**Excerpted passage**

◆ ◆ ◆ ◆ ◆ ◆ ◆

Analyses by qRT-PCR revealed a significant increase in the expression of Slc8a1 (encoding NCX1) in the heart from E7.75 to stage 0 (A, n = 5 per stage) and from day 2 of differentiation of ESC-derived cardiomyocytes (B, n = 5 per stage). In contrast expression of Cacna1c (encoding the LTCC subunit CaV1.2), increased at a later stages from stage 0 to stage 1 and from day 4 of ESC-derived cardiomyocyte differentiation (C, n = 5 per stage). Confocal imaging section of a stage 0 embryo following immunostaining for cTnT (red) and NCX1 (green), indicated membrane localization of NCX1 within the forming crescent (D; white arrows in lower panel), whereas CaV1.2 (green) was absent from cTnT+ (red) regions at the same stage (E). A maximum intensity projection of day 7 ESC-derived cardiomyocytes revealed complete overlap of staining for cTnT (red) and NCX1 (green; F, 33 stacks), whereas CaV1.2 (green) overlapped in part with cTnT (red) but there were also extensive cTnT+/CaV1.2- regions (dotted box) emphasizing the later requirement for LTCC (G, 22 stacks). Confocal imaging section of a stage 2 embryo following immunostaining for both NCX (H) and CaV1.2 (I) revealed the expression of both proteins at later stages of heart development. cc, cardiac crescent; hf, head folds. Scale bars: D, F 50 μm, H, I 100 μm. All error bars are mean ± S.E.M; Statistics: one-way ANOVA and Tukey test for multiple comparisons (*p<0.05; **p<0.01; ***p<0.001).

https://doi.org/10.7554/eLife.17113.015
Figure 3—figure supplement 1
ECC component expression increases during cardiac crescent formation.

Analyses by qRT-PCR revealed a significant increase in the expression of the Cacna1d (encoding the LTCC subunit Cav1.3) from E7.75 to the stage 0 cardiac crescent (A), suggesting both L-type Ca2+ channel subunits Cav1.2 and Cav1.3 maybe required for cardiac function from stage 1 onwards. Expression of Atp2a2 (encoding the SR Ca2+ pump SERCA2a; B) and Ryr2 (C) significantly increased between E7.75 and stage 0, whilst Itpr2 (encoding the IP3 type 2 receptor) was unchanged over the complete timecourse from E7.75 to the LHT (D). All error bars are mean ± S.E.M. Statistics: AD, one-way ANOVA and Tukey test for multiple comparisons (*p<0.05; **p<0.01; ***p<0.001).

https://doi.org/10.7554/eLife.17113.016
Figure 3—figure supplement 2
Expression of Slc8a1 and Cacna1c does not increase in the head folds between E7.75 and the LHT stages of development.

◆ ◆ ◆ ◆ ◆ ◆ ◆

**Available data**
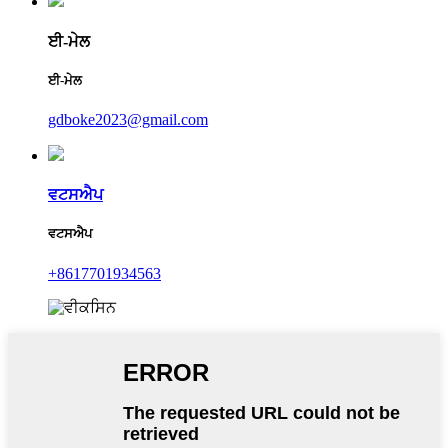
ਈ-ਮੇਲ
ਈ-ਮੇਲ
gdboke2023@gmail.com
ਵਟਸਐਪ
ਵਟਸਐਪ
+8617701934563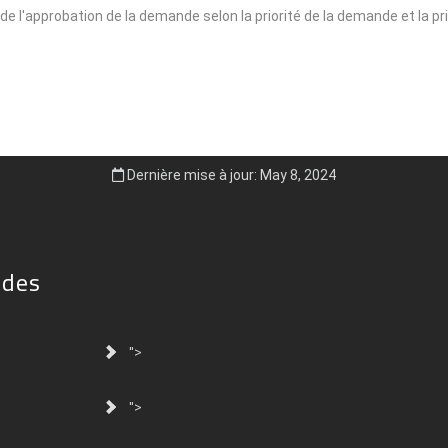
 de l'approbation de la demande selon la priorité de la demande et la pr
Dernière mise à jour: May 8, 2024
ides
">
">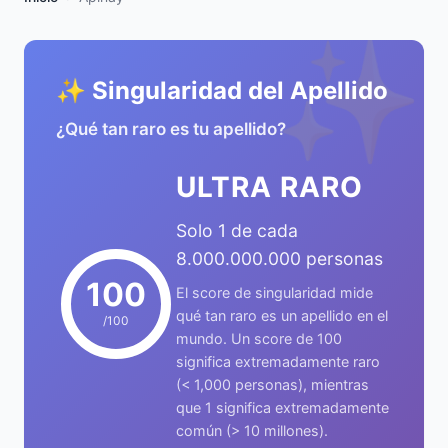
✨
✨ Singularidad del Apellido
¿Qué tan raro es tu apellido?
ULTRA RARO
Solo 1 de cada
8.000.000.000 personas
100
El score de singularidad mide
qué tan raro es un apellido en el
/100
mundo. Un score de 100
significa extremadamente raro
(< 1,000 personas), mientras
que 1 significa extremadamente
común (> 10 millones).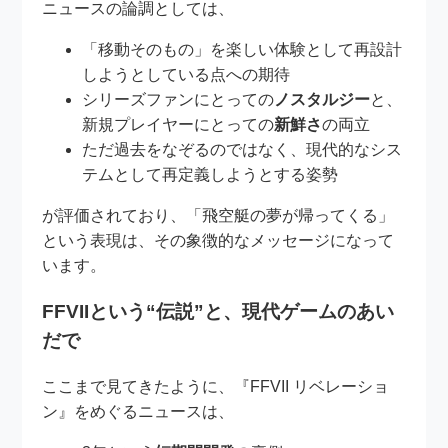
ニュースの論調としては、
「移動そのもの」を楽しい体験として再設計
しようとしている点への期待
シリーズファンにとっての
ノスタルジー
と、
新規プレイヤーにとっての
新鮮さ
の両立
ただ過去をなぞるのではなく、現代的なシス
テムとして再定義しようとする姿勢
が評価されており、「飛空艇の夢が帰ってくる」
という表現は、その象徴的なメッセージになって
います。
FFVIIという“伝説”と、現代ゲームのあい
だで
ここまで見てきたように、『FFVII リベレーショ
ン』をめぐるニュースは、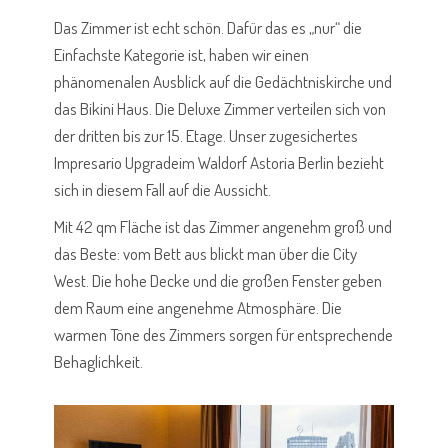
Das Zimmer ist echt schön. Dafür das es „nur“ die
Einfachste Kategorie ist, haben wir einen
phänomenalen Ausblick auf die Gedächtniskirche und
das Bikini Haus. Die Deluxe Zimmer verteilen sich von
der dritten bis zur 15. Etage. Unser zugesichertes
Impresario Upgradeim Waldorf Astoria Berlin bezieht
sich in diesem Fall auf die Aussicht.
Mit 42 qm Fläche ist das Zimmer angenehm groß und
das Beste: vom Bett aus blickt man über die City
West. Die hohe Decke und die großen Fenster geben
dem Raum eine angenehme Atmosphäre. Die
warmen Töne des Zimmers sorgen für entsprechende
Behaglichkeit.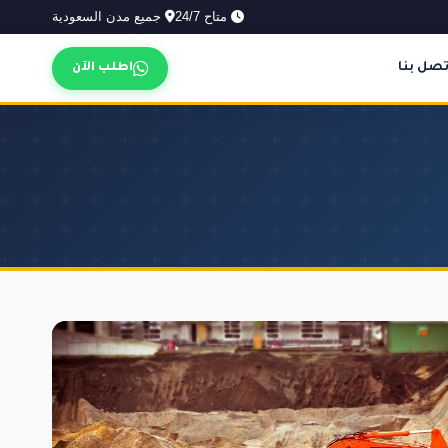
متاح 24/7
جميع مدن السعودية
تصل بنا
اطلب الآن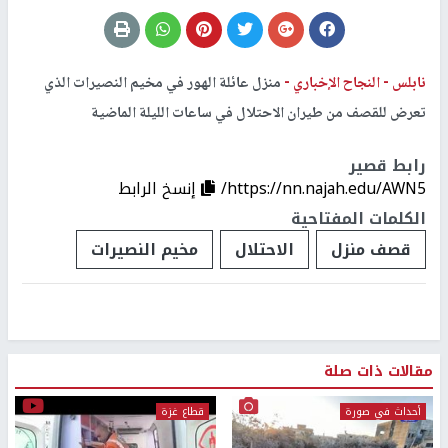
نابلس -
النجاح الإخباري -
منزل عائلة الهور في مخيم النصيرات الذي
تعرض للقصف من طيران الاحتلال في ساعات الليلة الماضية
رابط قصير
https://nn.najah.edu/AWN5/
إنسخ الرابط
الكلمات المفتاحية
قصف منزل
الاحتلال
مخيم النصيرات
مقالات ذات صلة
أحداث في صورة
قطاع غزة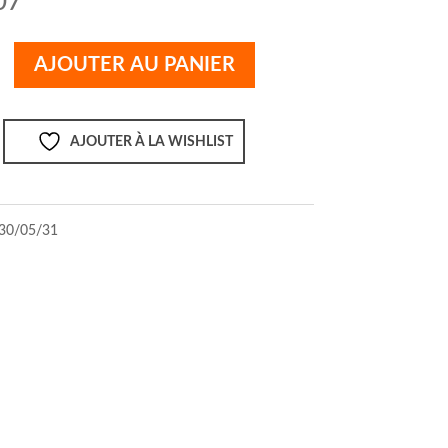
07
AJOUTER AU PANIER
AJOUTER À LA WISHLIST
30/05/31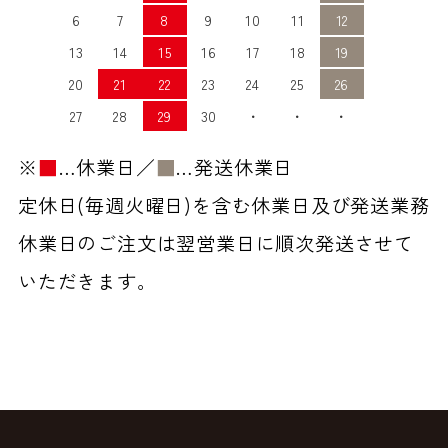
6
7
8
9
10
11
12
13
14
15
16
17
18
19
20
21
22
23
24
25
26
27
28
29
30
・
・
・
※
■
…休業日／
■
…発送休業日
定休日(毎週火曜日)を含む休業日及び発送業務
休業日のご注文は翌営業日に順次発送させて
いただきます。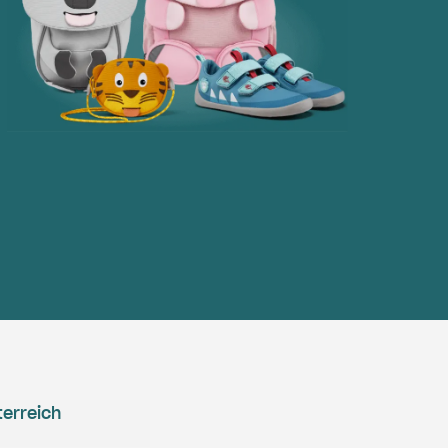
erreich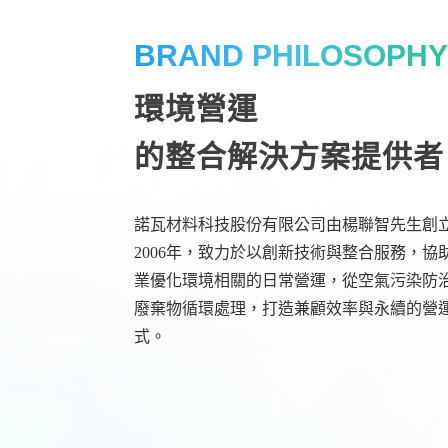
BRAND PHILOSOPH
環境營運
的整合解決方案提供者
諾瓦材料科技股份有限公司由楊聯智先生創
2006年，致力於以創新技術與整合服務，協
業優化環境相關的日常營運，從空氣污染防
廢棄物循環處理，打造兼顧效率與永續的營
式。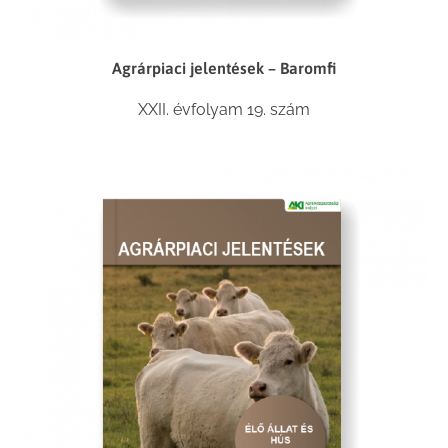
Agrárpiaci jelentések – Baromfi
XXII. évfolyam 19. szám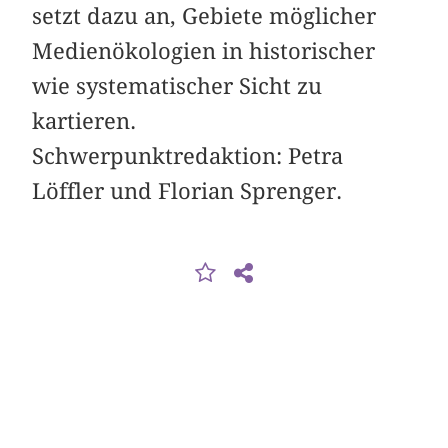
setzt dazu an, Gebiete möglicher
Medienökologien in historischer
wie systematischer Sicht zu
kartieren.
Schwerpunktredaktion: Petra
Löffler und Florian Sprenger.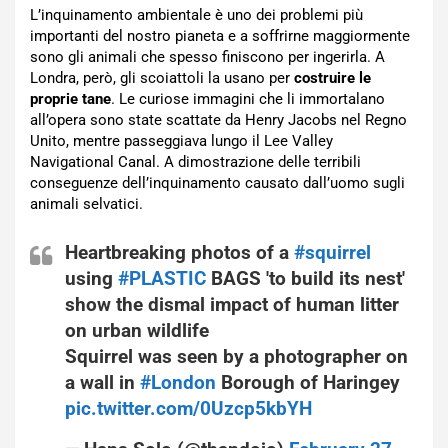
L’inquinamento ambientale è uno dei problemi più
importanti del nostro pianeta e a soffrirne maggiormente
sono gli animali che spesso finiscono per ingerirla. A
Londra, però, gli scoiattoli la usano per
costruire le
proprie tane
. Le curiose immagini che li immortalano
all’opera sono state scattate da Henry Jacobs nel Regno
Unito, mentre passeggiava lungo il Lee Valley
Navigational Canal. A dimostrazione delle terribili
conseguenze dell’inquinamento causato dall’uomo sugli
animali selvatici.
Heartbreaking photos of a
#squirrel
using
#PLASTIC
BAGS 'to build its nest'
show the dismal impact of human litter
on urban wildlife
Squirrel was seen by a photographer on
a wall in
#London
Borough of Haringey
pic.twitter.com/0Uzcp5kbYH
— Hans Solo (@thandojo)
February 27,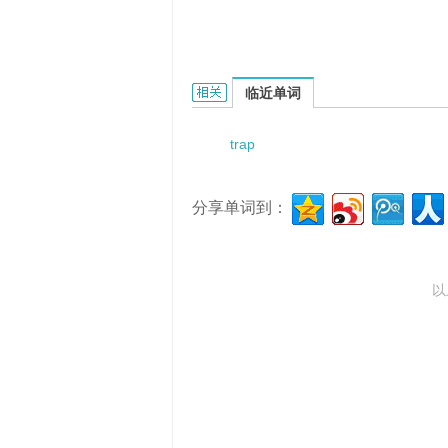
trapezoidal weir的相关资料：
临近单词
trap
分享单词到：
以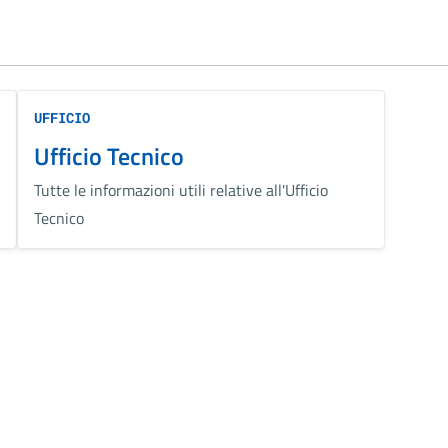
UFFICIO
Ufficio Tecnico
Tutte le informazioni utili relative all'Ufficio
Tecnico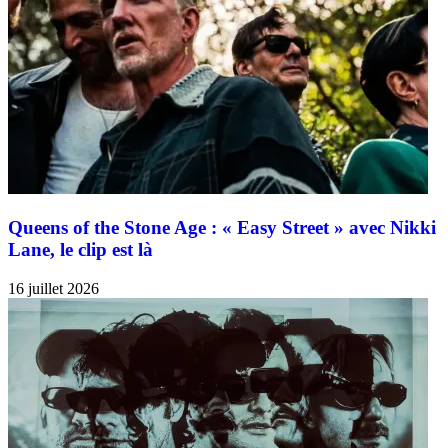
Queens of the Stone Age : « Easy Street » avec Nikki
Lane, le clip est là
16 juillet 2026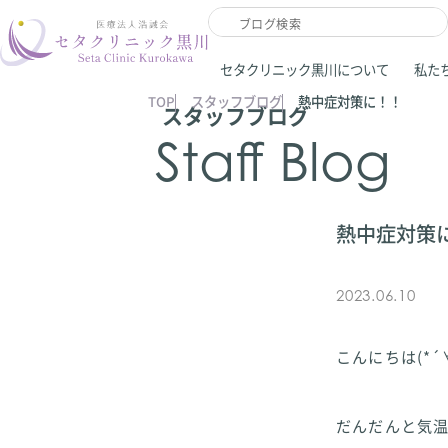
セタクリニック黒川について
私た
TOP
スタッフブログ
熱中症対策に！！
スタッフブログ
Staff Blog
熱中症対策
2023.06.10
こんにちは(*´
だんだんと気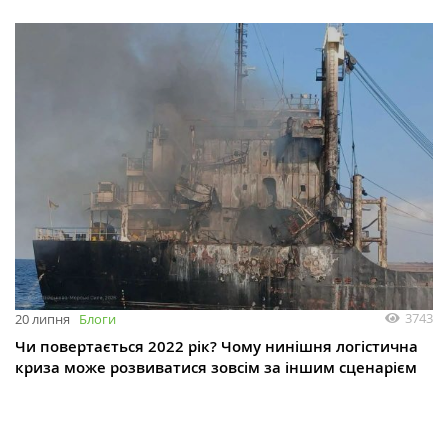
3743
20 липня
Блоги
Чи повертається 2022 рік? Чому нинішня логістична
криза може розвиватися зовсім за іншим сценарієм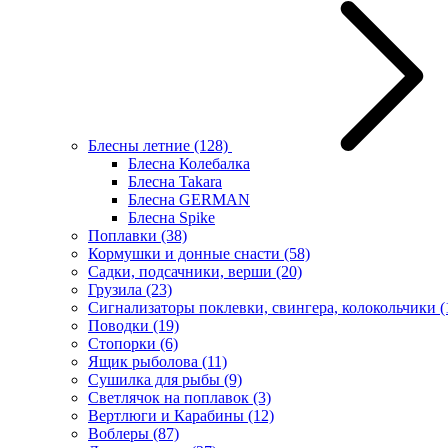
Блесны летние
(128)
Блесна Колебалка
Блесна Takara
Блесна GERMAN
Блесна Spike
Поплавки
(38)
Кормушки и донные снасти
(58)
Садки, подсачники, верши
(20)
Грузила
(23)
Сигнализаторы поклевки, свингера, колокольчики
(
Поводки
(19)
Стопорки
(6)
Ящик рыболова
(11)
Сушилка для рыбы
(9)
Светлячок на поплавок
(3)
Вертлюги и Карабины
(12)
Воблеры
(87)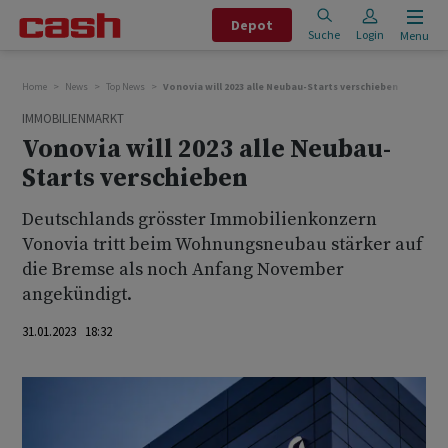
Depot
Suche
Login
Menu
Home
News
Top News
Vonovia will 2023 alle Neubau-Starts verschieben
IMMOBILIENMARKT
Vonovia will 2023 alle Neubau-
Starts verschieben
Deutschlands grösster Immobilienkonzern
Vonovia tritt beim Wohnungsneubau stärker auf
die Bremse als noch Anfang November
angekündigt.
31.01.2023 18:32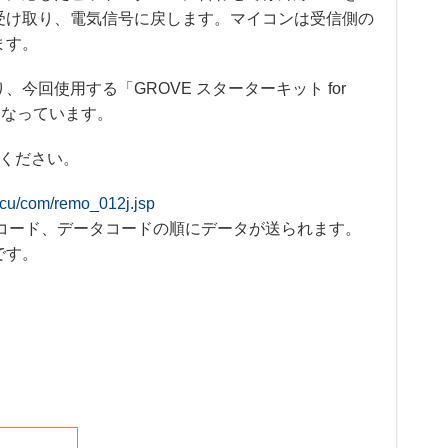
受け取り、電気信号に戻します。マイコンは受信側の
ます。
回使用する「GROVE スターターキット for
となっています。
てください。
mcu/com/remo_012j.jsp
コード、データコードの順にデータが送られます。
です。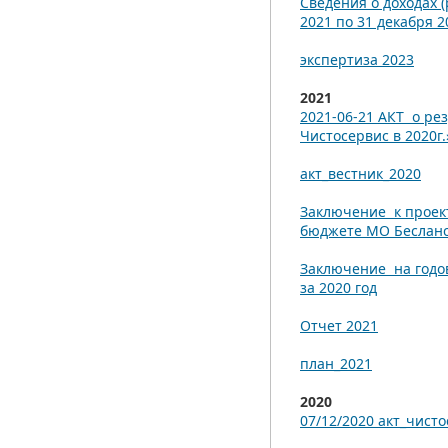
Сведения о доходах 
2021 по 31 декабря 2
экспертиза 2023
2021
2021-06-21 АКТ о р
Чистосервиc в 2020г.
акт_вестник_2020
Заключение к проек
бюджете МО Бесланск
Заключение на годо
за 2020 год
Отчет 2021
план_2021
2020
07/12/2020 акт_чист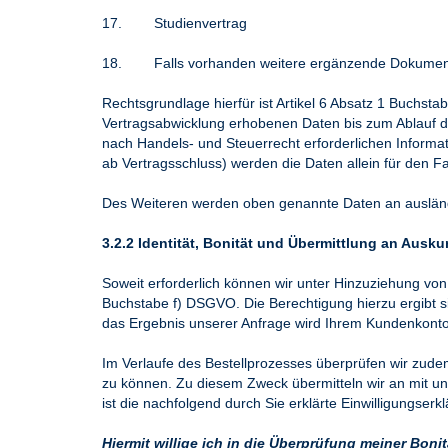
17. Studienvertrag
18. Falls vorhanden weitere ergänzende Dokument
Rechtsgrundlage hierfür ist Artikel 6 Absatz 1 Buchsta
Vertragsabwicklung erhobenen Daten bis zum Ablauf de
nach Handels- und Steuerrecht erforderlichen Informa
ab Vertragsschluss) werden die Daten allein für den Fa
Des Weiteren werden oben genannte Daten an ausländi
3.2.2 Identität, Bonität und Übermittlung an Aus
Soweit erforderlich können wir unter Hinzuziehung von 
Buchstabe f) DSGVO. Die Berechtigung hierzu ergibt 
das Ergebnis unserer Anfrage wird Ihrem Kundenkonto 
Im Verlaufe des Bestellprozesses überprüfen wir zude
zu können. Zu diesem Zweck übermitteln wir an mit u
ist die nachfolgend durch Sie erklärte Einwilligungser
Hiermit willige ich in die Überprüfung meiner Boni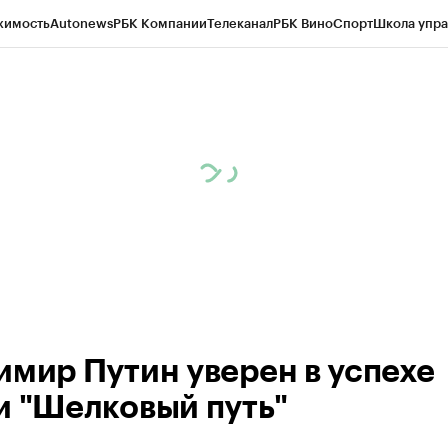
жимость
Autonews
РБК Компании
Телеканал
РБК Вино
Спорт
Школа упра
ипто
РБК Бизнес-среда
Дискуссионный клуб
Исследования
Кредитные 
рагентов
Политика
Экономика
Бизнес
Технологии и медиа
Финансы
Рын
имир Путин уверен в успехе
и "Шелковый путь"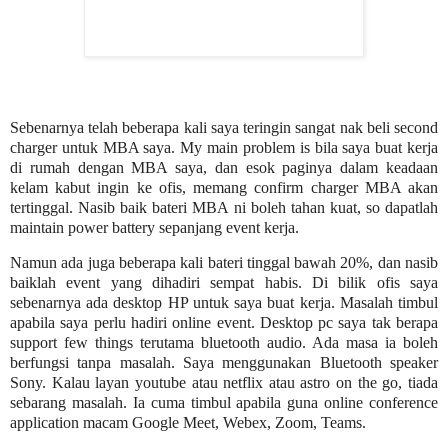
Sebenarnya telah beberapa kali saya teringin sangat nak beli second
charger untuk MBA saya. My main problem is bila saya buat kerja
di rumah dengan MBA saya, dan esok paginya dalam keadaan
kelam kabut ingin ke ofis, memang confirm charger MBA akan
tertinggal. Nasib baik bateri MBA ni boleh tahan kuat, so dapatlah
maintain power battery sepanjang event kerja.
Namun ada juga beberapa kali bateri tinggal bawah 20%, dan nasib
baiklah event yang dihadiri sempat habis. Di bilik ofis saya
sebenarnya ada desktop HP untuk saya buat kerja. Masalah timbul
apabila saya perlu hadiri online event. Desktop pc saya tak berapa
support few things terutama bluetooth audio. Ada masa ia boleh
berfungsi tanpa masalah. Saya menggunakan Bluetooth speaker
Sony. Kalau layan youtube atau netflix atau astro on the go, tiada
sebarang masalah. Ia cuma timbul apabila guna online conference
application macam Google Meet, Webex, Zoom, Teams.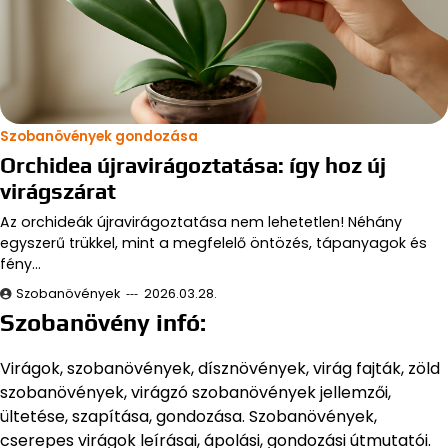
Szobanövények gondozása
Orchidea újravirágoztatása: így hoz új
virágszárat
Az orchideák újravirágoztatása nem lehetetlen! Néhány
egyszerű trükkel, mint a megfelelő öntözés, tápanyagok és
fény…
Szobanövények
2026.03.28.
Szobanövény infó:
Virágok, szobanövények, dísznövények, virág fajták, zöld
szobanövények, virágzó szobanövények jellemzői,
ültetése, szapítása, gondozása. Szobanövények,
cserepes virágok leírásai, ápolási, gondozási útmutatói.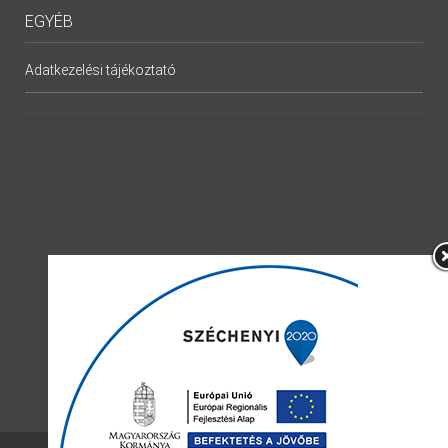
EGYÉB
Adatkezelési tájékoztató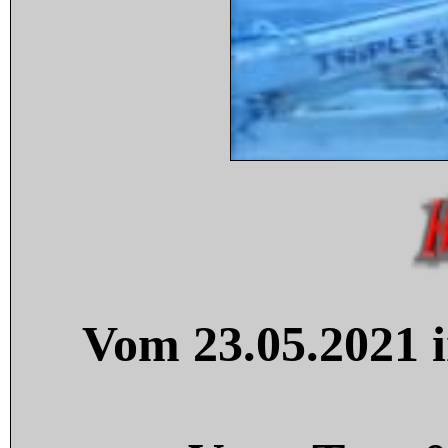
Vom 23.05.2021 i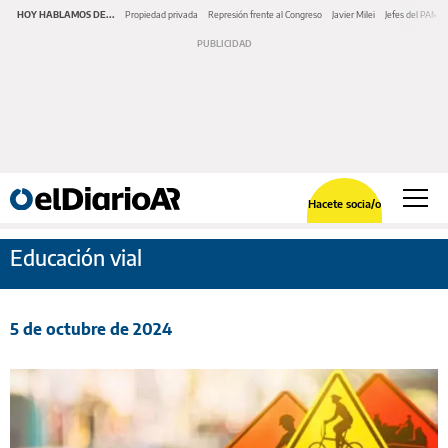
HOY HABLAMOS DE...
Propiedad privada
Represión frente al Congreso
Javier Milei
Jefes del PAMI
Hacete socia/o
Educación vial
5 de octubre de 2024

◆ ◆ ◆ ◆ ◆ ◆ ◆

**Problem 1**
In the figure legends on calcium-channel gene expression in the developing heart, which gene's expression stayed unchanged from E7.75 to the LHT?
**Problem 2**
Write a continuation of the figure legends on calcium-channel gene expression in the developing heart, starting after their last sentence.
The lines are not needed for what follows.

**Output 1**
Itpr2, which encodes the IP3 type 2 receptor.

**Output 2**
Analysis by qRT-PCR showed that expression of Slc8a1 (encoding NCX1 was maintained throughout later stages of embryonic development with no significant change at birth (newborn pups, P0) or into adulthood (A), in contrast to Cacna1c (encoding the LTCC subunit Cav1.2; B) and Ryr2 (encoding the Ryanodine receptor; C) which increased significantly at P0. In the head folds, qRT-PCR revealed a significant increase in the expression of the neural ectoderm marker Sox1 from E7.75 to stage 0 (A), however, in contrast expression of both Slc8a1 (B) and Cacna1c (C) were unchanged over the entire time course. All error bars are mean ± S.E.M, n = 3, AC; n = 5, DF. Statistics: one-way ANOVA and Tukey test for multiple comparisons (*p<0.05; **p<0.01; ***p<0.001).

https://doi.org/10.7554/eLife.17113.017
Figure 4 with 1 supplement
Both NCX1 and LTCC are required for Ca2+ transients associated with beating cardiomyocytes during cardiac crescent development.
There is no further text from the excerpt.